Year of Establishment: 1997
Founder (s): Jiang Shifang (江世芳), Chi Wei-jan (紀蔚然), Katherine Chou (周慧玲), Wei Ying-chuan (魏瑛娟), Li Huan-hsiung (黎煥雄), Lin Jing-yun (林靜芸), Lee Yung-ping (李永萍)
Did You Know That...?
In 1977, the novel "Crystal Boys (孽子)" by Taiwanese writer Pai Hsien-yung was serialized in the literary magazine Modern Literature. The novel tells the emotional tale of the protagonist A-Qing, depicting as well the community of gay men known to have congregated around Taipei's New Park (now 228 Peace Park), a well-known cruising spot in the late 20th century. Over the course of its narrative, "Crystal Boys" tells of the struggle of homosexual Taiwanese men against the prejudices, their inner conflicts and lifestyles in the 1960s. Over the years, "Crystal Boys" has been adapted into a movie, a TV series, and a theatrical work, with each and every incarnation proving capable of capturing the attention of Taiwanese audience, and it was Creative Society that headed up the challenging task of the theatrical adaptation.
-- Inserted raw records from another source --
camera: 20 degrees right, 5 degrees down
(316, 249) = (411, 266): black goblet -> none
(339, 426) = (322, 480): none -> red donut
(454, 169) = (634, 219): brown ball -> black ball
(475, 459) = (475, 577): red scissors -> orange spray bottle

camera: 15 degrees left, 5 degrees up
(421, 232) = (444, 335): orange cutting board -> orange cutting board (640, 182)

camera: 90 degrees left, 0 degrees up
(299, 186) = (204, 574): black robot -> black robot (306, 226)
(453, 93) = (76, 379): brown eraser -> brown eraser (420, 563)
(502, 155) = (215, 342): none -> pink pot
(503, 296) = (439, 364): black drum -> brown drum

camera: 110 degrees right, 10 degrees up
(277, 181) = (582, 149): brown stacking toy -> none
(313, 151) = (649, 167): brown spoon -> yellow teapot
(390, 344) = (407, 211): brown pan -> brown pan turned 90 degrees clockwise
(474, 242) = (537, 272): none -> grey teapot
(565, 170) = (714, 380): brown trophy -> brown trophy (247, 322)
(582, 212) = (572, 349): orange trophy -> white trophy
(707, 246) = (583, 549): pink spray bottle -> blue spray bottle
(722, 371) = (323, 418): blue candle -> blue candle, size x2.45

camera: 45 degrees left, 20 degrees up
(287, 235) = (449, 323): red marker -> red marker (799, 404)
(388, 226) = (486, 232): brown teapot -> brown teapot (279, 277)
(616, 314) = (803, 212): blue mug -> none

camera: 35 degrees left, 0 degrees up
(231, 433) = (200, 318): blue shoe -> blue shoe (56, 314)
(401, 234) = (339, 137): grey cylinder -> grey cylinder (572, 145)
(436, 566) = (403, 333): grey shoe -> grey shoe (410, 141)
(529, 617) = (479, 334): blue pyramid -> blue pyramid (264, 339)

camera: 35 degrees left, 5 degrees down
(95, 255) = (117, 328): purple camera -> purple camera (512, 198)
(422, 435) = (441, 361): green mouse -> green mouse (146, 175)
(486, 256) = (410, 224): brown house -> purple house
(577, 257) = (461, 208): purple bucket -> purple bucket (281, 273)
The theatrical troupe Creative Society was originally founded in May 1997 by a group of veteran Taiwanese theater directors, drama scholars, art administrators, and media workers, a seven-person team of Jiang Shifang (江世芳), Chi Wei-jan (紀蔚然), Katherine Chou (周慧玲), Wei Ying-chuan (魏瑛娟), Li Huan-hsiung (黎煥雄), Lin Jing-yun (林靜芸), and Lee Yung-ping (李永萍). Taking its inspiration and drive from observations of the close relationship between modern theater and the pulse and evolution of society, the group has throughout its existence been deeply committed to exploring new aesthetic styles and creative elements with original scripts.
Later in the very same year that the troupe was first founded, they performed their first major show, the black comedy "Mahjong Game (夜夜夜麻)." The plan for the play was quite simple, with the performance centering around a cast of four old university friends, who were entering middle age, playing a game of mahjong in an old-fashioned apartment. In its dialogue and story, the show deploys a barrage of some sharp and insightful criticism of the once-idealistic generation that had come of age in the 1970s.
The play makes use of dialogue in a familiar, everyday style, mixing Mandarin, Taiwanese, and English and combining both popular slang and literary allusions. "Mahjong Game" also addresses issues that remain just as resonant in modern times as they were when the show was first performed, echoing how the trials and tribulations of reality can grind down the most idealistic of us and foster a pressing sense of weltschmerz, a profound world-weariness.
Li Yu (李漁), a renowned playwright and poet from the late Ming/early Qing period, once wrote a play titled "Mother Meng's Three Moves (男孟母教合三遷)." Some four centuries later, in 2009, Creative Society's Katherine Chou made the decision to craft a genderswapped version of this play, titled "He is my Wife, He is my Mother (少年金釵男孟母)." In a time of conservative thought and repression, this genderbent play features cross-dressing characters Rui Niang and her cousin Xiao Jiang as they portray a touching tale of love that reaches across gender stereotypes and kinship. It is a unique show of humanistic care and creative performance among Taiwanese theater.
In 2014, Golden Bell award-winning director Tsao Jui-yuan adapted "Crystal Boys" for the small screen, and Creative Society further refined this for a reinterpretation of this Taiwanese literary classic for the stage. Through Shih Ju-fang adapted script, the main narrative through-lines of "father-son love" and "homosexual love" intertwine with one another to create a sense of salvation and recreate the mystery, joys, and sorrows of New Park gay men community.
In 2011, Creative Society again launched a project aimed specifically at young actors, the "CS Producer Project (CS監製計畫)." The project was focused on harnessing Creative Society's substantial experience in production and design to help talented and creative younger people, and the results of which have already been seen in the spectacular shows "Love Song: Rhyme for You (我為你押韻—情歌)" and "File K (檔案K)."
With the support of the Taishin Bank Foundation for Arts and Culture, in 2005 Creative Society continued to work with different approaches, undertaking performance and education promotion efforts on school campuses. This work included seminars, physical and performance workshops, and performances of an award-winning play. The group continues to work on training new blood, bringing in promising talent from all theatrical specializations, and dedicating to exploring and developing modern theater in Taiwan.
It's like a return to the days when a group of young theater folk came together in a long-since-closed hip cafe to talk about their ideals and their creative work and ultimately decided on one thing: "if we want to start a theater troupe, we need to focus on local work, not just translating scripts or doing soap opera type stuff." And now, 24 years later, Creative Society continues to work hard to embody the full diversity of modern Taiwanese theater.